The purpose of this experiment is to observe the effects of conditioning ripe puer to a range of humidity levels in the short term.
For this experiment, I used 2018 “Serendipity” from Yunnan Sourcing.
- The cake core was removed prior in order to reduce sample variation.
- Humidity was controlled using a Boveda pack and silica desiccant packets.
- A calibrated analog hygrometer was used for the humidity measurements.
I broke this tea up into chunks, putting one half in one bag and the other half in another.

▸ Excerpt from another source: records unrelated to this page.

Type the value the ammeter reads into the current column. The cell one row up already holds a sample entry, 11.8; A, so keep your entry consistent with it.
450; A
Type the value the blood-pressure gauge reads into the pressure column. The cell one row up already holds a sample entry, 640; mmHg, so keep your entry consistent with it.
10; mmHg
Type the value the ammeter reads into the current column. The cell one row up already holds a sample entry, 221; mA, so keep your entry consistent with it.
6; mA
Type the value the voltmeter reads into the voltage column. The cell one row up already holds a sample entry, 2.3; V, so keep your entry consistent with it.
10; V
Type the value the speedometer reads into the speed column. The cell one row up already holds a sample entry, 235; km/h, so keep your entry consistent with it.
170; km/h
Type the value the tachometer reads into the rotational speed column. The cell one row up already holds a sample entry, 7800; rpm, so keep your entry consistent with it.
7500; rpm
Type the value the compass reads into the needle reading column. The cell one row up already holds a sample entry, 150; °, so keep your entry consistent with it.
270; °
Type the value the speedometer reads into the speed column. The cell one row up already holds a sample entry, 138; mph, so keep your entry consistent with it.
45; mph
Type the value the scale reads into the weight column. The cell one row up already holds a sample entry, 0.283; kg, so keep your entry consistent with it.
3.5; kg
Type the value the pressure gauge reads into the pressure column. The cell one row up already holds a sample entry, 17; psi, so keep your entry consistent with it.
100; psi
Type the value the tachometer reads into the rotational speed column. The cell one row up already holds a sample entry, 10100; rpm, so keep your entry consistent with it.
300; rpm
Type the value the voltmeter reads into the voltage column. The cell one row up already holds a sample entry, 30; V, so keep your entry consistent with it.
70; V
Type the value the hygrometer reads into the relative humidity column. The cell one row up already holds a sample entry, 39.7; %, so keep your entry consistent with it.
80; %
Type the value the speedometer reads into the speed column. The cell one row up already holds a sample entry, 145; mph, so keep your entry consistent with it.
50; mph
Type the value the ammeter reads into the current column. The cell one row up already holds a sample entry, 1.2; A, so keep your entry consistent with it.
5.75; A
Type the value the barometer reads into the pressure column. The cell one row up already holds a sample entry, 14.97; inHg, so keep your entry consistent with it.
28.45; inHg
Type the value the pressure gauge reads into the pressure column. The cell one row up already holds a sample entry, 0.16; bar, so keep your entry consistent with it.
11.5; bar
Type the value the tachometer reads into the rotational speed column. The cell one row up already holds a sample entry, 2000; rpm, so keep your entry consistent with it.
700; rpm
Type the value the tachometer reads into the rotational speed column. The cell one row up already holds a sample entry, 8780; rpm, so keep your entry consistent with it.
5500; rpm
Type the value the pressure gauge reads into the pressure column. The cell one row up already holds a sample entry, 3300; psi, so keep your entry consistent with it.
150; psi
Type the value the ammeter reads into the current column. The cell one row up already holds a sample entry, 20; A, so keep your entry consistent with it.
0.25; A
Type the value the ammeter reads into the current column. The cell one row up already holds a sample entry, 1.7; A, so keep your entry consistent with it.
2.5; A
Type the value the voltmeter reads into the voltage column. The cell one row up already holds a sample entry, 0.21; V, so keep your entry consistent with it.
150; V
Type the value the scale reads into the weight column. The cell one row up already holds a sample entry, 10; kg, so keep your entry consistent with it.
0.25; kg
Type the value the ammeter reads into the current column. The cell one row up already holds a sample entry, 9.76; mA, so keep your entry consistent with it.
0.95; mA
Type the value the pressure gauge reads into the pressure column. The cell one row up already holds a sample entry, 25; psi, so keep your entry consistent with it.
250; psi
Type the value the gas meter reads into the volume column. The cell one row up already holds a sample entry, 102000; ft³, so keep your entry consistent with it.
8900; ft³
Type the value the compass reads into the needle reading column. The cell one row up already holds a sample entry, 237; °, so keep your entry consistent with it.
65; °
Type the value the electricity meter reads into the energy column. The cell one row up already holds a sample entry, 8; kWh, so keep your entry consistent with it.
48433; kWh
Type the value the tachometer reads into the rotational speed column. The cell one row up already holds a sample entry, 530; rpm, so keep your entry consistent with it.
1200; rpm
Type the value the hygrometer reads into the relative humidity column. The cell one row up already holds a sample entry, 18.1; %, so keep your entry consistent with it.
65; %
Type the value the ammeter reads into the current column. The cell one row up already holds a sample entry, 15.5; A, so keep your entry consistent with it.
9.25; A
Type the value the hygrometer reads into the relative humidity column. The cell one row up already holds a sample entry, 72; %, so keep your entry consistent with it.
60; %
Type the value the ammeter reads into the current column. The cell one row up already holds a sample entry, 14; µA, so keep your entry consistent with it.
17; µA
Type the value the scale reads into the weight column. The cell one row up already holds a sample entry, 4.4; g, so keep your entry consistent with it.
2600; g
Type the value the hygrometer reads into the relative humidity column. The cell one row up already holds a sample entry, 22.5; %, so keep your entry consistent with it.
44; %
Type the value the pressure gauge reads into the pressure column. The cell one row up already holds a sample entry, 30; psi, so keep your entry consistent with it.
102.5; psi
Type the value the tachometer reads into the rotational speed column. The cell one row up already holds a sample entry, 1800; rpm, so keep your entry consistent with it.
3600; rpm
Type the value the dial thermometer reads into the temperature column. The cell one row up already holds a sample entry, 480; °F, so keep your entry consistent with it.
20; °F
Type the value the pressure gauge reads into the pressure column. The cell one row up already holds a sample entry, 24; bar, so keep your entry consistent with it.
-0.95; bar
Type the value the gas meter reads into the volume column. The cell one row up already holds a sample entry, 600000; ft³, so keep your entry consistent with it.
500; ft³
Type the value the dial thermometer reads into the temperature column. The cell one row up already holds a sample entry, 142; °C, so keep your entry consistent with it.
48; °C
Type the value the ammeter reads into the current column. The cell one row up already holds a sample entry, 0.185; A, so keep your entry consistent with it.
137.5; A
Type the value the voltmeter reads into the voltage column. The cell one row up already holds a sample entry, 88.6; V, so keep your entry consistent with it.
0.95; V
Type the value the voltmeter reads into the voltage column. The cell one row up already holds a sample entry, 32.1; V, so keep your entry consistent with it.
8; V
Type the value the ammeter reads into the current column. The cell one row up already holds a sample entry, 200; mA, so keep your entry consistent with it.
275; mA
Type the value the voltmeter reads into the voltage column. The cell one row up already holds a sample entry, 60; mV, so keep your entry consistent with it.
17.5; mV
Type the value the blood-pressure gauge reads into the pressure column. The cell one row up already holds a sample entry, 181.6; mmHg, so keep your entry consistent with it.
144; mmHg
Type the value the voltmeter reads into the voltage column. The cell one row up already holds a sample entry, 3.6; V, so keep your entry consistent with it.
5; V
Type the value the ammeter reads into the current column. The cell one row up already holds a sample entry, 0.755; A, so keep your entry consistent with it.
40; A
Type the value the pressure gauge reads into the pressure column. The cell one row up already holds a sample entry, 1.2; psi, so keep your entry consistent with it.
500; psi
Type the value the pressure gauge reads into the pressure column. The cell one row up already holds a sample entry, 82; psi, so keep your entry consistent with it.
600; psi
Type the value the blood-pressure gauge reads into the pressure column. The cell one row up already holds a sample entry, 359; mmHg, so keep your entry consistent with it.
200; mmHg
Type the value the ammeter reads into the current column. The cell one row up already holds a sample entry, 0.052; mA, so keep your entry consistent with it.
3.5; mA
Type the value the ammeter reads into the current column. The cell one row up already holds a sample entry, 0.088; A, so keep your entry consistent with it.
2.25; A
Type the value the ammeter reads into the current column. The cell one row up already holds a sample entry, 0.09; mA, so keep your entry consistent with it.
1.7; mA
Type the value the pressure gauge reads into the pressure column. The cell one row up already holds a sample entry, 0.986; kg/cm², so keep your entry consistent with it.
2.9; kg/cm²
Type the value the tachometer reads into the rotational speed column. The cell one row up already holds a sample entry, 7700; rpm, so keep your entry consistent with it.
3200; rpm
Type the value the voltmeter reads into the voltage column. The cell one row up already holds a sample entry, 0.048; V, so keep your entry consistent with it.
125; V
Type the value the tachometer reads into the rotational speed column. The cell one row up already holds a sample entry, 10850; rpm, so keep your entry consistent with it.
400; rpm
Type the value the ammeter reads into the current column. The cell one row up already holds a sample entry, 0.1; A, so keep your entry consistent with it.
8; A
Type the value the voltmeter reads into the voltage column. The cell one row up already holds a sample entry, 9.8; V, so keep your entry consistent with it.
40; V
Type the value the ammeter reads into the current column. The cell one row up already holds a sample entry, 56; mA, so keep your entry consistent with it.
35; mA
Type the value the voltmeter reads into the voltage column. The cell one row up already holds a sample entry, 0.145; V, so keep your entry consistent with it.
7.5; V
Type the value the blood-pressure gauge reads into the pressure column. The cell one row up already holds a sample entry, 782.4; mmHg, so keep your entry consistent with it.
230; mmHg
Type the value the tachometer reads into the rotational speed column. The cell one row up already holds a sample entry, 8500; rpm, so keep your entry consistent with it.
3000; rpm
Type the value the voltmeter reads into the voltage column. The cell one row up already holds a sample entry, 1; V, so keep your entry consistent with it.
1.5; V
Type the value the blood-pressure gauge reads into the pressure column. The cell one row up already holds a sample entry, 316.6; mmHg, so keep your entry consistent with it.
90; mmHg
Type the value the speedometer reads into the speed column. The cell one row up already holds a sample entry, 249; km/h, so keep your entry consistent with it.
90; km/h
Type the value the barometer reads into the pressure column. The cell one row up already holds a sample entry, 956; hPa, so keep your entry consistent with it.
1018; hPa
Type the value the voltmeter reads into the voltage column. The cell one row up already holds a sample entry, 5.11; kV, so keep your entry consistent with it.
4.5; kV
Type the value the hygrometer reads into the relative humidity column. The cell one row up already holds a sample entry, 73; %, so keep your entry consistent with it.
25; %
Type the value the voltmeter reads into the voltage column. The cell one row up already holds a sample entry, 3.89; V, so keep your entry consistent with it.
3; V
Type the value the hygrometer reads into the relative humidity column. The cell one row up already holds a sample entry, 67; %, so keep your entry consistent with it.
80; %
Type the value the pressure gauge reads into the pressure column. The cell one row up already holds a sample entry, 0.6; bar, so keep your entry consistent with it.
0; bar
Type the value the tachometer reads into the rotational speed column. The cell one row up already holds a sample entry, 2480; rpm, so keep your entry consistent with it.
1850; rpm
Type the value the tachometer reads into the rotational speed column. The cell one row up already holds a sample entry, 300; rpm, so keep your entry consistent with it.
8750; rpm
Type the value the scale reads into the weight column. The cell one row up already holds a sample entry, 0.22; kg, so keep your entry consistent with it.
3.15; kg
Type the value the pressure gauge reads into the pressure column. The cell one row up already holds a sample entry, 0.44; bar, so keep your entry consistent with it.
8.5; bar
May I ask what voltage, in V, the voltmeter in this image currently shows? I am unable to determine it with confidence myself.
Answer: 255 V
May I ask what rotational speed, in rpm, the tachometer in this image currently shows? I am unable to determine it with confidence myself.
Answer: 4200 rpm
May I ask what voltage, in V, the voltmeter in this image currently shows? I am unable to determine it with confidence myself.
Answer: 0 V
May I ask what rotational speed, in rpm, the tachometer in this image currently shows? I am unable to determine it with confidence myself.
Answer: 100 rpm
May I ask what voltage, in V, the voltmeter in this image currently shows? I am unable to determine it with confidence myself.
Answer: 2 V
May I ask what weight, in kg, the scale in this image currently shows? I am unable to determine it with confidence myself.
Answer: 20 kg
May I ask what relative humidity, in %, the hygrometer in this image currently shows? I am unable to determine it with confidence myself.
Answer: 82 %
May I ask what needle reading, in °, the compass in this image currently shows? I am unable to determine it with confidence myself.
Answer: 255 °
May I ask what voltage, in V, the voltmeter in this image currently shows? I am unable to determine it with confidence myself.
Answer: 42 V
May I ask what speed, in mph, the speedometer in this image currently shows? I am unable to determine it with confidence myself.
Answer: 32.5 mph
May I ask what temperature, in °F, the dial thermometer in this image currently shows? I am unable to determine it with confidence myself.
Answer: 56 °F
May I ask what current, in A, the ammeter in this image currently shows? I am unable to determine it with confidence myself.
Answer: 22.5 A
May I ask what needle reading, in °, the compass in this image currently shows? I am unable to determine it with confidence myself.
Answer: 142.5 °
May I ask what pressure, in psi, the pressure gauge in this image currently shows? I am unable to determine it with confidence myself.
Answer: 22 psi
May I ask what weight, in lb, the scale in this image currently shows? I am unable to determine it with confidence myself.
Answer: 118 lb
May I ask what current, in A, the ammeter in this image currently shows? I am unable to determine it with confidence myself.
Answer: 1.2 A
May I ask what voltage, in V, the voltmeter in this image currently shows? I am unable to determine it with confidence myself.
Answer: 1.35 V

In the first bag of tea, I placed a few silica desiccant packets, then sealed it up. I checked the humidity reading every couple of hours with a calibrated analog hygrometer until the reading reached 50% RH. Silica desiccant packets work quickly. I removed the packets and sealed up this bag, deciding it would be better to let the tea rest a bit at its new humidity level before tasting. During this period, I simply let the 69% Boveda pack sit undisturbed in the second bag.
One week later, I confirmed that the first bag generated a relative humidity of 50%. The second bag read 70% RH. Upon comparing the samples in a taste test, I was unable to find a clear undeniable difference. However, this wasn’t enough to conclude that the moisture content of ripe puer has no effect on its taste, so I decided to dry out the first sample even further.
I placed the silica desiccant packets in the first bag again, and dried out the tea all the way down to 25% RH. Again, I waited a week and verified the humidity reading before tasting. This time, I noticed that the drier (25% RH) sample was crackly and brittle while dry, but once again, in comparison to the 70% RH sample, I once again found no significant difference in taste.
Based on this experience as well as previous ones, it seems that ripe puer is not very sensitive to drops in humidity in the short term, unlike raw puer. This implies nothing about optimal conditions for longer term storage.